━━━ RECORDS FOR THE TASK

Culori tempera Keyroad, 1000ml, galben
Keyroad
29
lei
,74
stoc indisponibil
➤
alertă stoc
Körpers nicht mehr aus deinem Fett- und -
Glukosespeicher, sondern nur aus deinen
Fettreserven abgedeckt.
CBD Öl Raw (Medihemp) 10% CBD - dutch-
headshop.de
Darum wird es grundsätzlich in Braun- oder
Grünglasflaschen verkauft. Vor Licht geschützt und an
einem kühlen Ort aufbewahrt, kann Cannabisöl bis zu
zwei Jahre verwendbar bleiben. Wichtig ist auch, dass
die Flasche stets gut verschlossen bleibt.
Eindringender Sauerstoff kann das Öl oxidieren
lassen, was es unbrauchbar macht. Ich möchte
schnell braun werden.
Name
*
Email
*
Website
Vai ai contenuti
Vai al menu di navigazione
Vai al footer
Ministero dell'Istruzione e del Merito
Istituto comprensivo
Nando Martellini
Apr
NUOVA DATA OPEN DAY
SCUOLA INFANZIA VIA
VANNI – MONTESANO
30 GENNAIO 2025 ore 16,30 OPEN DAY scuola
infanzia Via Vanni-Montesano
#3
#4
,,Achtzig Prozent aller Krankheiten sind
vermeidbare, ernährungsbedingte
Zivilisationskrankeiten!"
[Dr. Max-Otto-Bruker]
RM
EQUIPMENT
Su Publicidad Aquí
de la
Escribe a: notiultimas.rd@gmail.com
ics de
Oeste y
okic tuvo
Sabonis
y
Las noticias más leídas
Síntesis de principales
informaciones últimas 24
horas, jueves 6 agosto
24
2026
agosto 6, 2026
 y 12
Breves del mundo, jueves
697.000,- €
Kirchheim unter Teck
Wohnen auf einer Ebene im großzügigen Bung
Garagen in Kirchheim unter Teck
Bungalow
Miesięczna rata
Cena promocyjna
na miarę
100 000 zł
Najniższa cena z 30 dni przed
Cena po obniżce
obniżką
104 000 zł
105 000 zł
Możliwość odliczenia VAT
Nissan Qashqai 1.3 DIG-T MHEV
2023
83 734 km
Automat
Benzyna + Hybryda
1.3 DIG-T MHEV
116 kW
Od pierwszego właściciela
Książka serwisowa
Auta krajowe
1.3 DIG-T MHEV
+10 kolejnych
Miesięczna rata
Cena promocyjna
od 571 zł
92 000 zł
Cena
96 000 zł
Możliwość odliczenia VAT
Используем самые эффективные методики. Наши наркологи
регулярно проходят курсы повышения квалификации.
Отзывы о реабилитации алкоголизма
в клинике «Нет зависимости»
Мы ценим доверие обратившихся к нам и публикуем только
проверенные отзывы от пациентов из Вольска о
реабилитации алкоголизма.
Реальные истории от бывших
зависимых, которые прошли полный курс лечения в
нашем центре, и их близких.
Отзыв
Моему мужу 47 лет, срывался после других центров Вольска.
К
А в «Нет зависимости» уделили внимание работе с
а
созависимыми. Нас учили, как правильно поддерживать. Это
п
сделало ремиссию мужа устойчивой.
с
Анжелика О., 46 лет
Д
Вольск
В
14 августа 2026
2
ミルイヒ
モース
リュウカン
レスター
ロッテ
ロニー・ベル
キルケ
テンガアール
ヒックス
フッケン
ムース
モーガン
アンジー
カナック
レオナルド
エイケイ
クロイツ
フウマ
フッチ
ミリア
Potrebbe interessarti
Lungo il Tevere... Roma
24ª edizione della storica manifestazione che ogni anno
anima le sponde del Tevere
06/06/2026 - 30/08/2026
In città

━━━━━━

[WHAT THE TASK REQUIRES]: Pull out each line from the items above that contains the string "реабилитации", and copy those lines verbatim.

[RESPONSE TO THE TASK]:
Отзывы о реабилитации алкоголизма
реабилитации алкоголизма.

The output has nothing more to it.